Two years from now, Yale may not have a Spring Fling. Forget disagreements over the band; without redress, Spring Fling will meet the same fate of our now-defunct Fall Show, Inferno and Exotic Erotic. Insufficient funding closed down the annual Fall Show and precluded any genuine replacements for Inferno and Exotic Erotic. This same lack of funding now threatens to eliminate the tradition of Spring Fling. To keep Yale-wide traditions alive, we students must act to supplement the funding allocated to student activities.

All Yale undergraduates will vote this Tuesday through Thursday on a student activities fee of $50 that will supplement University funds allocated to college-wide events, undergraduate organizations and club sports. Under the administration and Yale College Council’s proposal, any student who wishes to opt out of the fee can, and no student on financial aid will pay. Similar fees exist at Harvard, Princeton, Columbia, Brown, Cornell, UPenn and Dartmouth — all the other Ivies. At these peer institutions, the average fee is $200. At $50, our activities fee would be $150 less than the average and the lowest of all our peer institutions.

With a $60 activities fee, Harvard last spring hosted Busta Rhymes and this fall brought in Bob Dylan. With a $60 activities fee, Princeton also sponsored two concerts, each with big names. This year, Yale will only hold one concert, and even this show required supplemental funds from the administration. To continue to top our rivals in campus life, we must empower those who plan our college-wide social events with budgets more like those at Harvard and Princeton.

A $50 student activities fee at Yale could net over $215,000 in additional funds for such college-wide events and would supplement the insufficient budgets of undergraduate organizations and club sports. With $215,000, we could invite bigger Spring Fling bands to campus and reinstate the sold-out Fall Show of two years ago featuring Jimmy Fallon. With $215,000, we could sponsor an increasing number of social and community events, like this past weekend’s very successful Winter Arts Festival. And with $215,000, we could resuscitate our markedly underfunded undergraduate organizations and club sports.

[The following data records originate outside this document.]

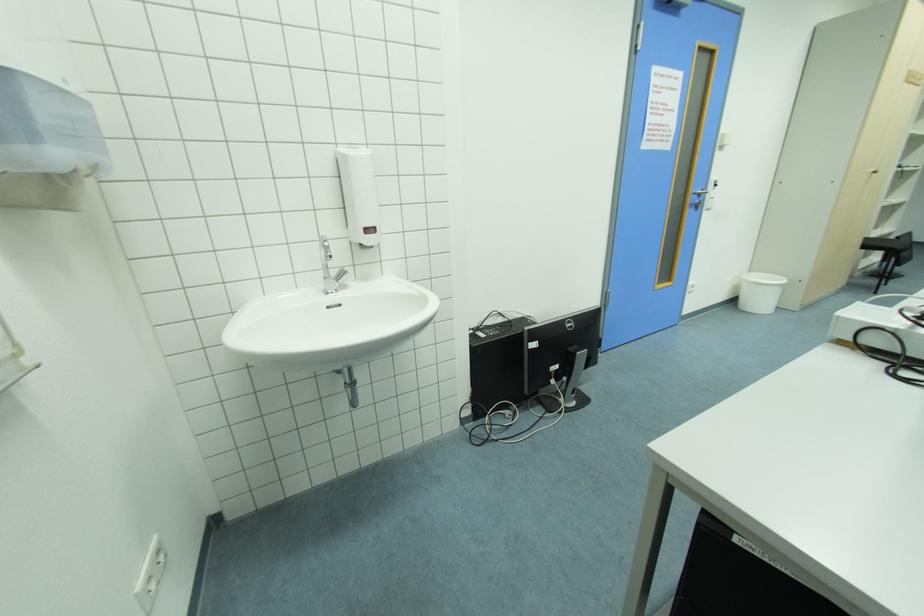
The height and width of the screenshot is (616, 924). What are the coordinates of `white power outlet` in the screenshot? It's located at (150, 575).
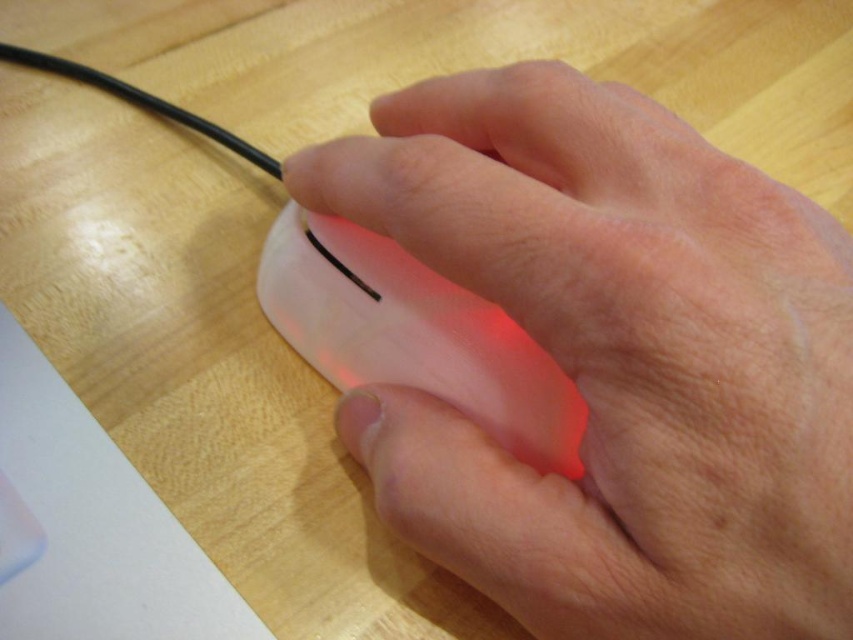
Is white matte mouse at center shorter than translucent plastic mouse at center?

No, white matte mouse at center is not shorter than translucent plastic mouse at center.

How far apart are white matte mouse at center and translucent plastic mouse at center?

white matte mouse at center is 2.18 inches away from translucent plastic mouse at center.

This screenshot has width=853, height=640. Identify the location of white matte mouse at center. 614,358.

The height and width of the screenshot is (640, 853). What are the coordinates of `white matte mouse at center` in the screenshot? It's located at (614, 358).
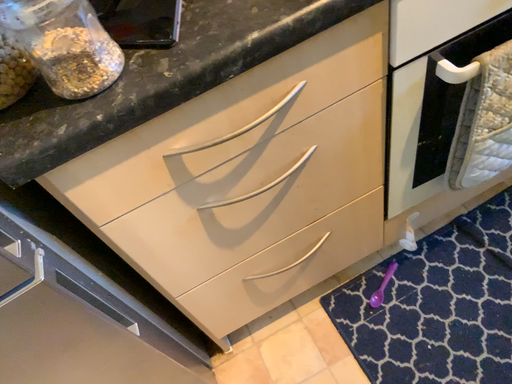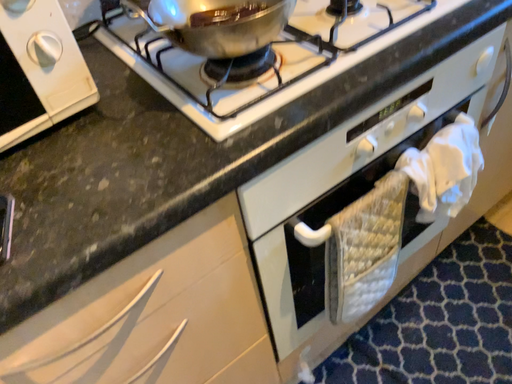
Question: Which way did the camera rotate in the video?

Choices:
 (A) rotated right
 (B) rotated left

Answer: (A)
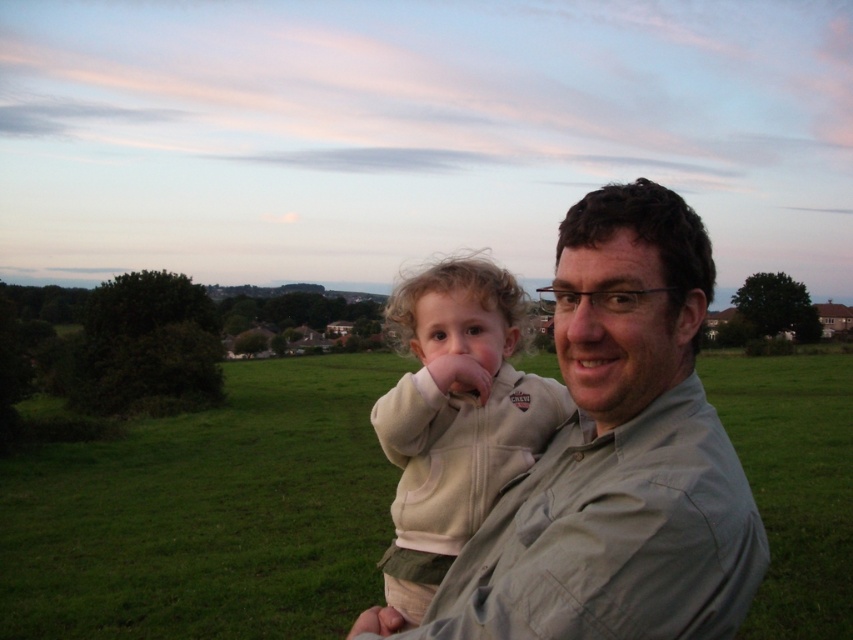
In the scene shown: Does green grass at center have a greater height compared to light gray shirt at center?

Correct, green grass at center is much taller as light gray shirt at center.

Which is more to the left, green grass at center or light gray shirt at center?

From the viewer's perspective, light gray shirt at center appears more on the left side.

Does point (772, 525) come in front of point (740, 513)?

No.

Identify the location of green grass at center. Image resolution: width=853 pixels, height=640 pixels. (207, 515).

Can you confirm if green grass at center is positioned to the right of light beige fleece at center?

Yes, green grass at center is to the right of light beige fleece at center.

Consider the image. Does green grass at center have a smaller size compared to light beige fleece at center?

No.

Locate an element on the screen. The height and width of the screenshot is (640, 853). green grass at center is located at coordinates [x=207, y=515].

Between point (651, 241) and point (473, 419), which one is positioned behind?

The point (473, 419) is more distant.

The width and height of the screenshot is (853, 640). Describe the element at coordinates (614, 458) in the screenshot. I see `light gray shirt at center` at that location.

Is point (575, 602) closer to viewer compared to point (442, 384)?

Yes.

Identify the location of light gray shirt at center. (614, 458).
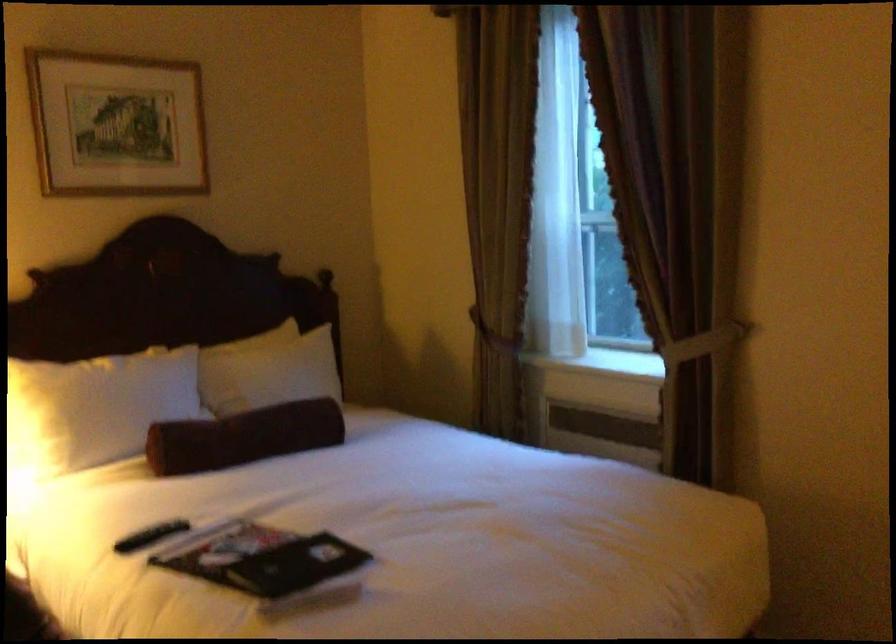
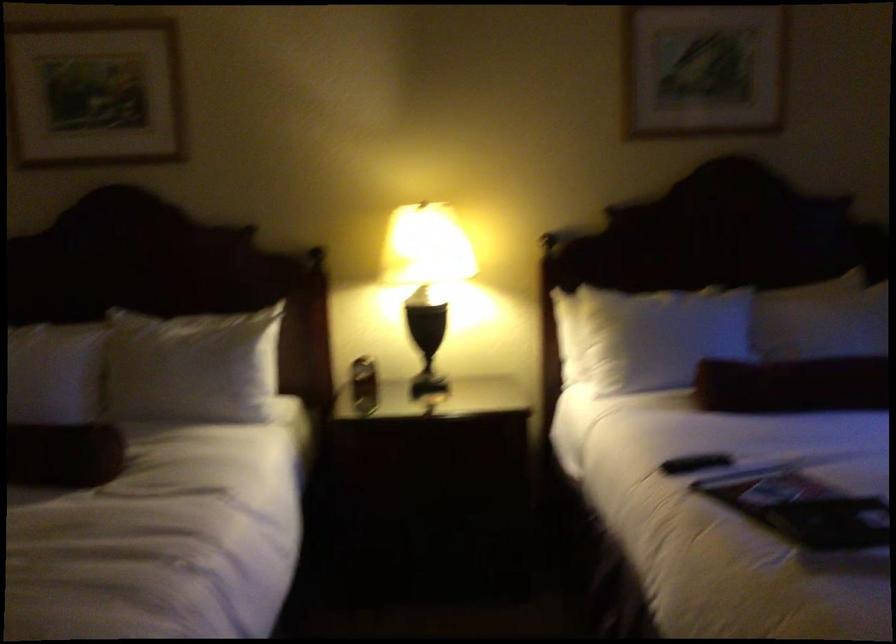
The point at (148, 536) is marked in the first image. Where is the corresponding point in the second image?

(695, 462)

As last year’s chair of the Undergraduate Organizations Funding Committee (UOFC), I can speak to how an activities fee would revive organizational life at Yale. The UOFC has seen its applications for funding rise more than threefold since the 2000-2001 school year. In just one semester last year, 48 organizations new to the UOFC asked for funding. As a result, the UOFC has had to turn down numerous requests for event funding and curtail grants for speakers, performances and conferences. Even with last year’s first increase in five years, the UOFC’s budget pales in comparison to Harvard’s organizational budget: $105,000 to their $180,000. With the fee, the UOFC’s budget would rise by $30,000 to 40,000, partially closing that gap.

As captain of the club ice hockey team, I can also relate to the activities fee’s benefits to club sports. Universally recognized as woefully inadequate, the club sports budget makes our club sports suffer even more than our organizations. The budget hasn’t budged for at least the past five years and will likely remain the same for at least the next five years, despite a continually growing number of clubs. Uniforms, tourney fees and equipment that our opponents take for granted have run our member fees skyward and — for some clubs — our membership into the ground. The disparity between our average club sports grant of $475, Dartmouth’s $1,400 and Columbia’s $7,500 is quite striking. Proceeds from the activities fee would triple the current club sports budget.

Opponents of the activities fee would prefer that only the students who actively participate in campus life should pay. They argue that we should allow individual students to target their money to those organizations in which they participate. Remember, however, that the proposed fee is optional. If they so desire, students can opt out of the fee at the start of every school year and target their money as they’d like.

The students who recognize that everyone at Yale “participates” in campus life will opt for the fee. Each and every student benefits at least indirectly from campus-wide events, organizations and club sports — by hearing Third Eye Blind at the Spring Fling, reading The New York Times thanks to the lobbying efforts of the YCC, watching a free fire-juggling show by the Yale Anti-Gravity Society and witnessing the club ice hockey team beat Wesleyan 11-3. Each student lives in an atmosphere rich with student performances and publications, regardless of whether she organizes the performance or writes for the publication.

The choice is yours: Will you allow Yale’s student life to continually degenerate, or will you act to rescue Spring Fling, reinstitute the Fall Show and resuscitate our organizations and club sports? If you prefer the latter, the Harvard Crimson will continue to write articles praising our social life and bashing their own, like they did before last year’s Harvard-Yale Game. If you prefer the former, the Yale Daily News may end up writing a similar article in a couple of years.

Matt Harsha-Strong is a junior in Trumbull College. A former Yale College Council officer, he initially proposed the activities fee last spring.